There are some initial signs, however, that the heat may be coming off some of the areas that have been driving inflation. Globally, there is evidence of weaker demand in weaker Purchasing Managers’ Index (PMI) figures, opening up some spare capacity and allowing supply conditions to improve.
Other signs of the heat coming out of the economy are emerging. The most visible and arguably high-profile, given many of us have exposure, is the housing sector. The Australian housing market is showing signs of softening with auction clearance rates at two-year lows according to CoreLogic data. Sydney has recorded the sharpest fall in house prices, falling by 1.6% in June. We have also seen a string of construction companies go into liquidation, the most recent being Langford Jones Homes in Victoria.
Market Developments During July 2022 included:
The Australian share market finished July with the S&P/ASX 200 rebounding sharply by 5.75% and ten out of eleven sectors finishing higher. The Information Technology (+15.23%) and Property (+11.93%) sectors led the rebound for the month.
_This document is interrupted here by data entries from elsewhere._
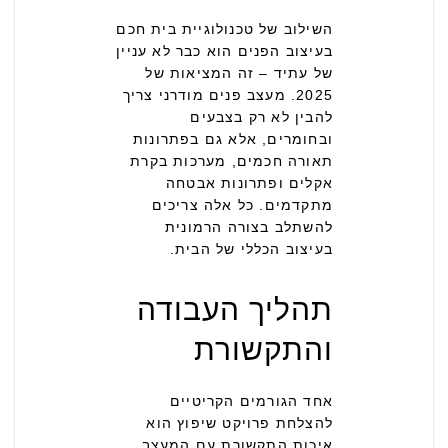
השילוב של טכנולוגיית בית חכם
בעיצוב הפנים הוא כבר לא עניין
של עתיד – זה המציאות של
2025. מעצב פנים מודרני צריך
להבין לא רק בצבעים
ובחומרים, אלא גם בפתרונות
תאורה חכמים, מערכות בקרת
אקלים ופתרונות אבטחה
מתקדמים. כל אלה צריכים
להשתלב בצורה הרמונית
בעיצוב הכללי של הבית.
תהליך העבודה
והתקשורת
אחד הגורמים הקריטיים
להצלחת פרויקט שיפוץ הוא
איכות התקשורת עם המעצב.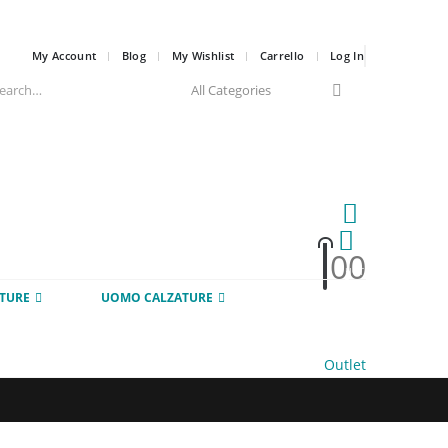
My Account
Blog
My Wishlist
Carrello
Log In
0
0
HOT
TURE
UOMO CALZATURE
Outlet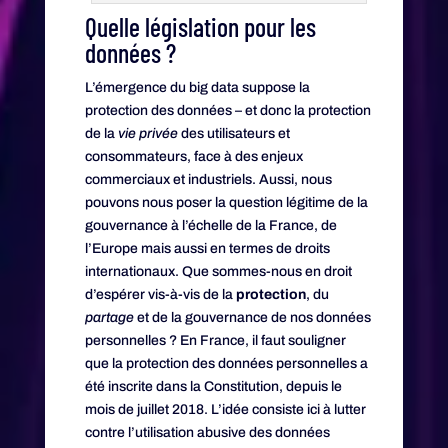
Quelle législation pour les
données ?
L’émergence du big data suppose la
protection des données – et donc la protection
de la
vie privée
des utilisateurs et
consommateurs, face à des enjeux
commerciaux et industriels. Aussi, nous
pouvons nous poser la question légitime de la
gouvernance à l’échelle de la France, de
l’Europe mais aussi en termes de droits
internationaux. Que sommes-nous en droit
d’espérer vis-à-vis de la
protection
, du
partage
et de la gouvernance de nos données
personnelles ? En France, il faut souligner
que la protection des données personnelles a
été inscrite dans la Constitution, depuis le
mois de juillet 2018. L’idée consiste ici à lutter
contre l’utilisation abusive des données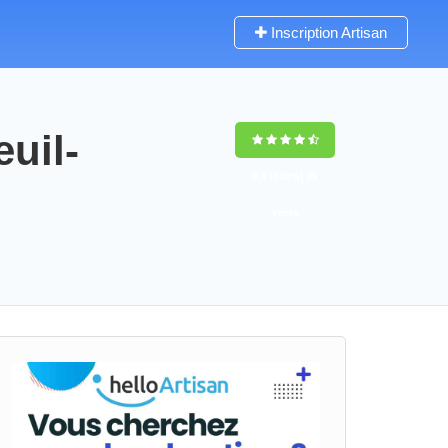
Inscription Artisan
uil-
9,5
(100%)
49
votes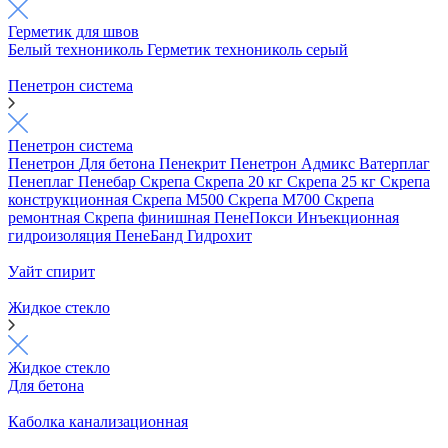
Герметик для швов
Белый технониколь
Герметик технониколь серый
Пенетрон система
Пенетрон система
Пенетрон
Для бетона
Пенекрит
Пенетрон Адмикс
Ватерплаг
Пенеплаг
Пенебар
Скрепа
Скрепа 20 кг
Скрепа 25 кг
Скрепа
конструкционная
Скрепа М500
Скрепа М700
Скрепа
ремонтная
Скрепа финишная
ПенеПокси
Инъекционная
гидроизоляция
ПенеБанд
Гидрохит
Уайт спирит
Жидкое стекло
Жидкое стекло
Для бетона
Каболка канализационная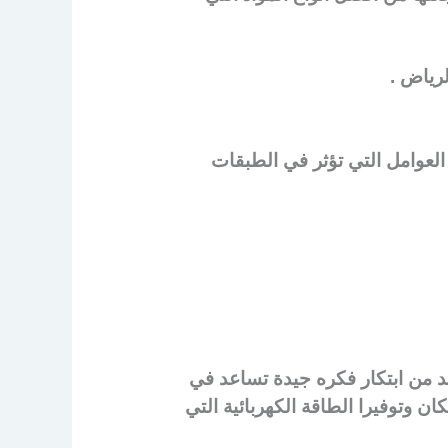
لرياض .
 العوامل التي تؤثر في الطبقات
بد من ابتكار فكره جيدة تساعد في
ن وتوفيرا الطاقة الكهربائية التي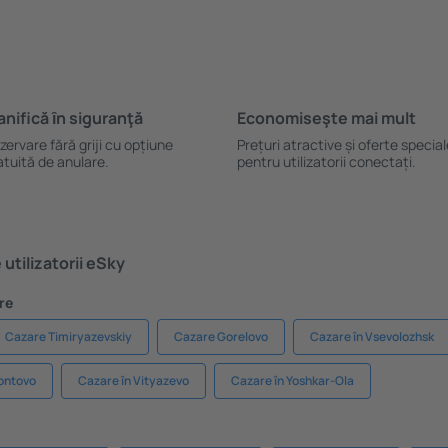
anifică ȋn siguranţă
Economiseşte mai mult
zervare fără griji cu opțiune
Prețuri atractive și oferte specia
atuită de anulare.
pentru utilizatorii conectați.
utilizatorii eSky
re
Cazare Timiryazevskiy
Cazare Gorelovo
Cazare în Vsevolozhsk
ontovo
Cazare în Vityazevo
Cazare în Yoshkar-Ola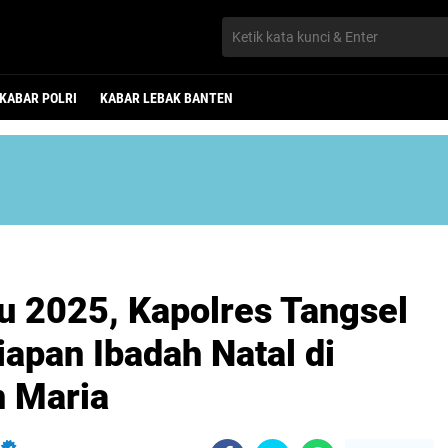
KABAR POLRI
KABAR LEBAK BANTEN
ru 2025, Kapolres Tangsel
apan Ibadah Natal di
n Maria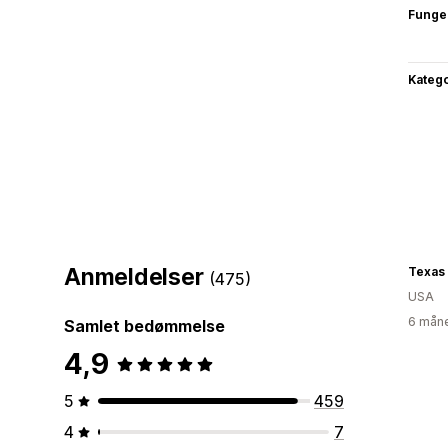
Funge
Katego
Anmeldelser
Texas
(475)
USA
6 måne
Samlet bedømmelse
4,9
5
459
4
7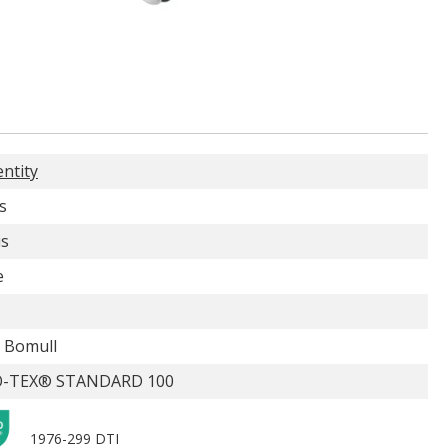
entity
s
is
e
 Bomull
-TEX® STANDARD 100
1976-299 DTI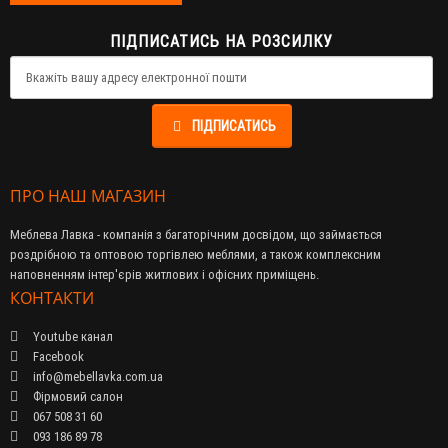
ПІДПИСАТИСЬ НА РОЗСИЛКУ
ПІДПИСАТИСЬ
ПРО НАШ МАГАЗИН
Меблева Лавка - компанія з багаторічним досвідом, що займається
роздрібною та оптовою торгівлею меблями, а також комплексним
наповненням інтер'єрів житлових і офісних приміщень.
КОНТАКТИ
Youtube канал
Facebook
info@mebellavka.com.ua
Фірмовий салон
067 508 31 60
093 186 89 78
Meanwhile, the only negative finisher for the month was the Materials (-0.67%) sector.
Throughout the month, market participants continued to evaluate worldwide central bank monetary policy and the release of economic data as the broader market enjoyed a ‘relief rally’. The Information Technology and Property sector rallied as investors rotated into previously out of favour sectors with large year-to-date losses. The Materials sector was a noteworthy underperformer as worldwide recessionary fears continued to intensify given the continuing geopolitical and macroeconomic uncertainty.
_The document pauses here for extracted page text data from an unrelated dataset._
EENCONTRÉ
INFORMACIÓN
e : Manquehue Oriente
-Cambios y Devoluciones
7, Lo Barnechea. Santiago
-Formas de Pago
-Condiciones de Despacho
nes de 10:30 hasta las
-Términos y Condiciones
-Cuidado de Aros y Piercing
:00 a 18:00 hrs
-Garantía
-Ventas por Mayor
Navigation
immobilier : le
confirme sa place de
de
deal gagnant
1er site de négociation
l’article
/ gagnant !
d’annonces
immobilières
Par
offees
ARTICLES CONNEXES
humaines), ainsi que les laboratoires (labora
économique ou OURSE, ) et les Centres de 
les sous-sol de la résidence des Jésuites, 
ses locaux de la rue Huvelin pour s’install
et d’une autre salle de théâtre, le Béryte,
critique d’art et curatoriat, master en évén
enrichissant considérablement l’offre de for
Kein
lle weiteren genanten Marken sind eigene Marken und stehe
Worldwide risk assets saw a positive return for the first time since December last year over the month of July, albeit with recession fears becoming a reality in the US. Developed markets steeply increased by 6.4%, with Global small caps outperforming their large cap counterparts producing an 8.0% return by month end. Emerging and Asian markets did not fare as well as their Developed market peers, returning -1.7% and -0.6% respectively. As economic data continues to indicate a slowing global economy and inflation rises persist, July's respite was primarily driven by markets pricing in potential interest rate cuts by central banks in 2023.
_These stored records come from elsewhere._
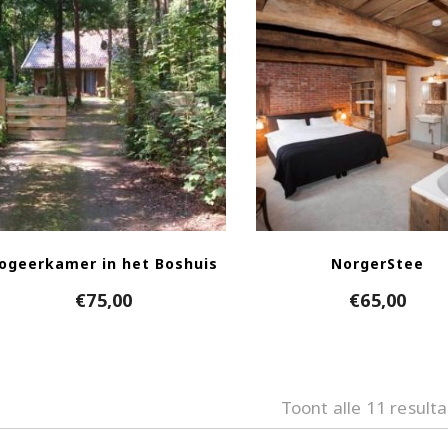
ogeerkamer in het Boshuis
NorgerStee
€
75,00
€
65,00
Toont alle 11 result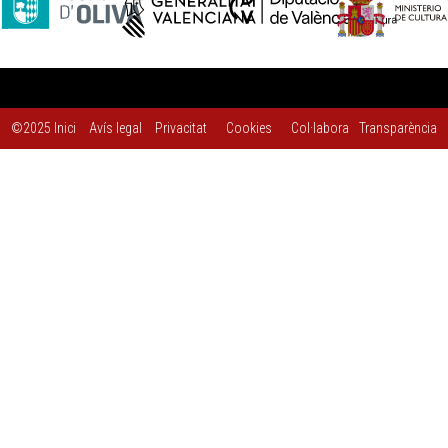
©2025
Inici
Avís legal
Privacitat
Cookies
Col·labora
Transparència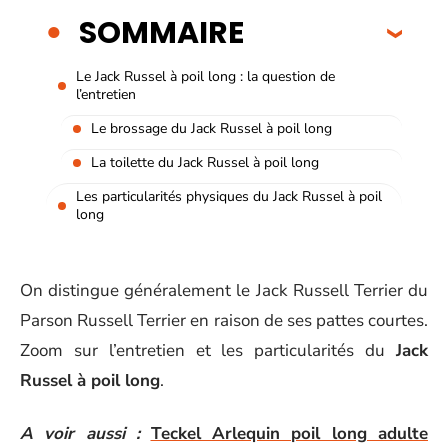
SOMMAIRE
Le Jack Russel à poil long : la question de
l’entretien
Le brossage du Jack Russel à poil long
La toilette du Jack Russel à poil long
Les particularités physiques du Jack Russel à poil
long
On distingue généralement le Jack Russell Terrier du
Parson Russell Terrier en raison de ses pattes courtes.
Zoom sur l’entretien et les particularités du
Jack
Russel à poil long
.
A voir aussi :
Teckel Arlequin poil long adulte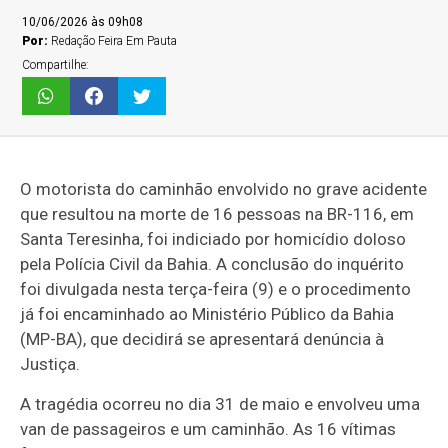
10/06/2026 às 09h08
Por:
Redação Feira Em Pauta
Compartilhe:
O motorista do caminhão envolvido no grave acidente
que resultou na morte de 16 pessoas na BR-116, em
Santa Teresinha, foi indiciado por homicídio doloso
pela Polícia Civil da Bahia. A conclusão do inquérito
foi divulgada nesta terça-feira (9) e o procedimento
já foi encaminhado ao Ministério Público da Bahia
(MP-BA), que decidirá se apresentará denúncia à
Justiça.
A tragédia ocorreu no dia 31 de maio e envolveu uma
van de passageiros e um caminhão. As 16 vítimas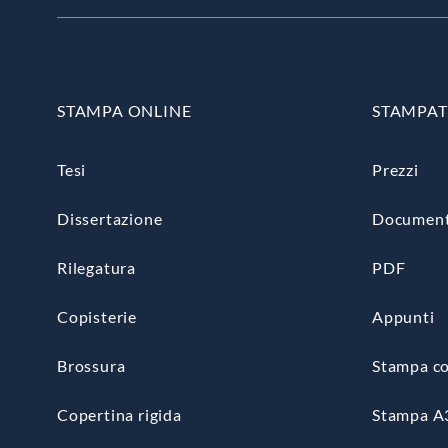
STAMPA ONLINE
STAMPAT
Tesi
Prezzi
Dissertazione
Document
Rilegatura
PDF
Copisterie
Appunti
Brossura
Stampa co
Copertina rigida
Stampa A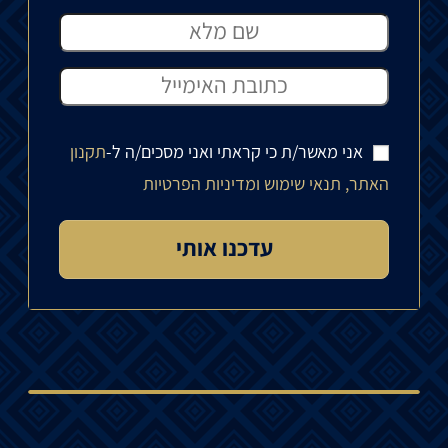
אני מאשר/ת כי קראתי ואני מסכים/ה ל-
תקנון
האתר, תנאי שימוש ומדיניות הפרטיות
Building inflation concerns, recession fears and interest rate hikes have dominated and influenced global fixed income markets throughout July. The 10-year global bond yields declined sharply in July due to softening economic data. A broad relief rally in global bonds reversed some of the YTD underperformance. Australian 2 Year Bonds remained relatively stable, rising by only 7bps, while Australian 10 Year Bonds steadily dropped by 60bps throughout the month. With the decline in bond yields and narrowing of credit spreads, the Bloomberg Ausbond Composite Index gained 3.36% in July.
Globally, the story is much the same as markets increase expectations for future Federal Reserve rate hikes. Inflation in the US has now accelerated to 9.1%, the highest since 1981. Following the 26-27 July meeting, the Federal Reserve increased interest rates by 75bps, bringing the annual rate to 2.25%. Over the course of July, US 90 Day T- Bills rose by 69bps while US 10 Year Bonds dropped 37bps. July provided some relief to global bonds, with the Bloomberg Barclays Global Aggregate Index (AUD hedged) returning 2.49% during the month.
Persistent inflation pressures, supply chain problems and tightening monetary policy will continue
affecting local and global fixed income markets for some time.
REITs Listed Property Securities
July experienced a considerable turnaround in performance for both the local A-REIT market and the broader Global real estate equities market with the S&P/ASX 200 A-REIT Index (AUD) and the FTSE EPRA/NAREIT Developed Ex Australia Index (AUD Hedged) advancing 11.9% and 7.7% month on month, respectively.
Globally REITs have been bolstered by a strong second-quarter earnings season and investors having largely priced in the effects of the Fed’s monetary policy. The Australian residential property market experienced a –1.4% change month on month represented by Core Logic’s five capital city aggregate. Sydney (-2.2%), Melbourne (-1.5%) and Brisbane (-0.9%) were the worst performers. Adelaide continues to show strength (+0.4%) moving to +24% YoY with Perth (+0.2%) staying relatively neutral.